SRM transitions were generated in silico using “Skyline-daily (beta)” software from MacCossLab Software, WA, US.

Target peptide digestion and detection

The AEP specific target synthetic peptides (1 μg) were incubated with 20 ng of activated rAEP in assay buffer at 37°C for time stated. The samples were dried to completion and re-suspended in loading buffer (20 mM citric acid, 0.1% ACN, 0.1% FA (v/v)).

Background SRM response in plasma

Plasma (25 μl) was diluted fivefold in assay buffer (containing 39.5 mM citric acid, 121 mM disodium hydrogen phosphate, 1 mM EDTA, 1 mM DTT and 0.01% CHAPS (v/v); pH5.8) and incubated overnight at 37°C. Intact proteins were removed from the sample following precipitation with 2 volume ACN (250 μl) as described previously [23]. Samples were dried down using vacuum centrifugation and re-suspended in 200 μl of loading buffer (20 mM citric acid, 0.1% (v/v) ACN and 0.1% v/v formic acid). Samples were further diluted 1:100 in loading buffer prior to analysis by SRM for peptide product hpvFAAN.

Assay linearity

One picomole (pmole) of synthetic cleaved substrate (hpvFAAN) was serially diluted to obtain seven samples of varying concentrations ranging to 1 attomole (amole). These were spiked in 25 μl of plasma diluted fivefold in assay buffer.

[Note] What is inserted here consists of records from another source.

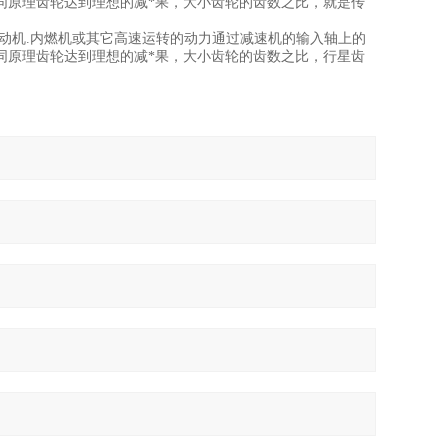
原理齿轮达到理想的减*果，大小齿轮的齿数之比，就是传
动机.内燃机或其它高速运转的动力通过减速机的输入轴上的
同原理齿轮达到理想的减*果，大小齿轮的齿数之比，行星齿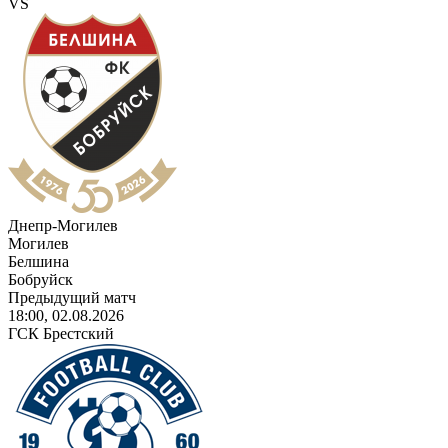
VS
Днепр-Могилев
Могилев
Белшина
Бобруйск
Предыдущий матч
18:00, 02.08.2026
ГСК Брестский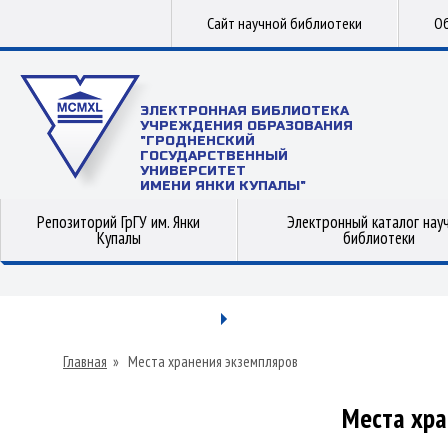
Сайт научной библиотеки
Об
ЭЛЕКТРОННАЯ БИБЛИОТЕКА
УЧРЕЖДЕНИЯ ОБРАЗОВАНИЯ
"ГРОДНЕНСКИЙ
ГОСУДАРСТВЕННЫЙ
УНИВЕРСИТЕТ
ИМЕНИ ЯНКИ КУПАЛЫ"
Репозиторий ГрГУ им. Янки
Электронный каталог нау
Купалы
библиотеки
Главная
»
Места хранения экземпляров
Места хра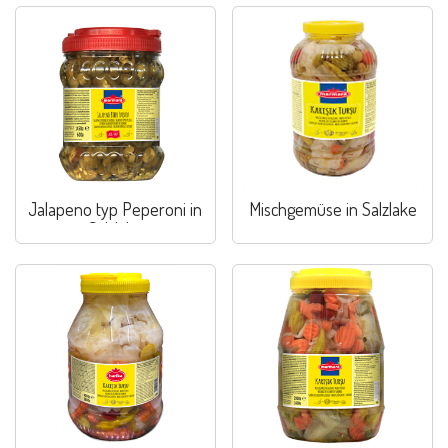
Jalapeno typ Peperoni in
Mischgemüse in Salzlake
Salzlake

Samples were analysed by the SRM workflow described following ACN precipitation. 1 pmole to 1 amole of hpvFAAN peptide alone was also analysed by the SRM workflow.

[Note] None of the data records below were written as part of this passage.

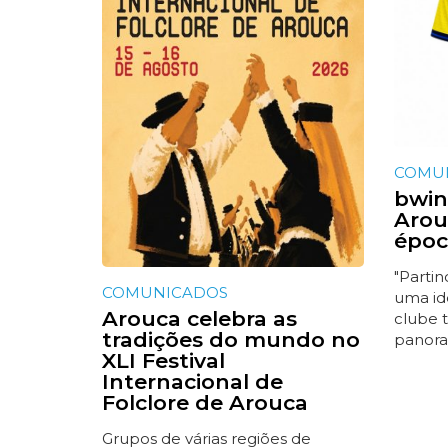
COMU
bwin
Arou
époc
"Parti
COMUNICADOS
uma id
Arouca celebra as
clube 
tradições do mundo no
panora
XLI Festival
Internacional de
Folclore de Arouca
Grupos de várias regiões de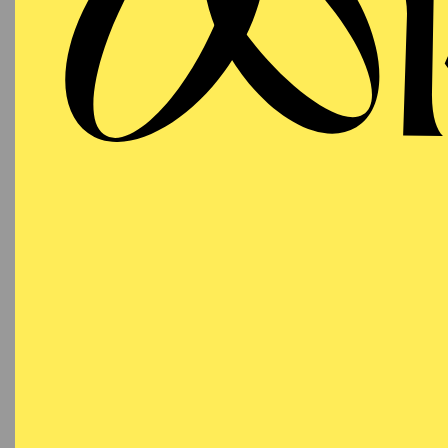
19:00 - 21:45
Besetzu
Aalto-Theater
AALTO
MUSIKTHEATER
Montag
Z
17.05.2027
17:15
E
18:00 - 20:45
Besetzu
Aalto-Theater
AALTO
MUSIKTHEATER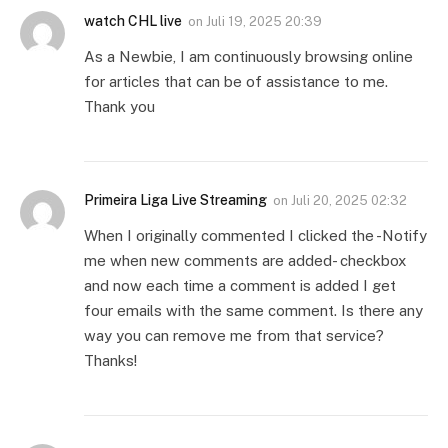
watch CHL live
on
Juli 19, 2025 20:39
As a Newbie, I am continuously browsing online
for articles that can be of assistance to me.
Thank you
Primeira Liga Live Streaming
on
Juli 20, 2025 02:32
When I originally commented I clicked the -Notify
me when new comments are added- checkbox
and now each time a comment is added I get
four emails with the same comment. Is there any
way you can remove me from that service?
Thanks!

Measuring AEP activity in plasma using SRM-MS

25 μl of bone marrow or peripheral blood plasma from childhood ALL patients, peripheral blood plasma from healthy or ovarian cancer patients were diluted in assay buffer as described above. Samples were incubated with 4 mM of synthetic substrate peptide (hpvFAANDVSKvph) for 16 hr at 37°C. Following ACN precipitation samples were re-suspended in loading buffer as above and 10 μl of sample was used for analysis by LC-MS.

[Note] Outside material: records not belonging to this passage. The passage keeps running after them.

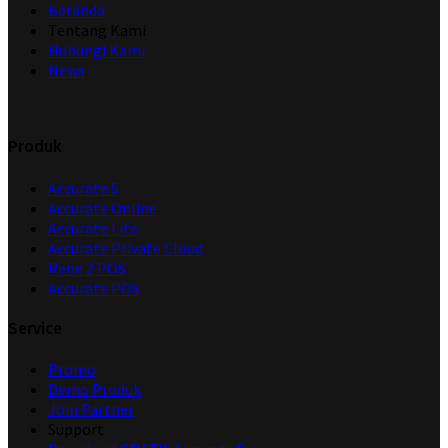
Beranda
Tentang Kami
Hubungi Kami
News
Produk
Accurate 5
Accurate Online
Accurate Lite
Accurate Private Cloud
Rene 2 POS
Accurate POS
Service
Promo
Demo Produk
Join Partner
Support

Measuring AEP levels in plasma using ELISA

Total level of plasma AEP was measured using ELISA following manufacture's protocol; (Total Legumain DuoSet kit from R&D Systems). A standard curve for AEP activity was obtained by serial dilution of 2 ng/ml rAEP across the 96 well ELISA plate. Eight different concentrations of rAEP ranging from 0.015 to 2 ng/ml were used. Plasma samples were undiluted or diluted (1:10) in diluent reagent, supplied in the kit.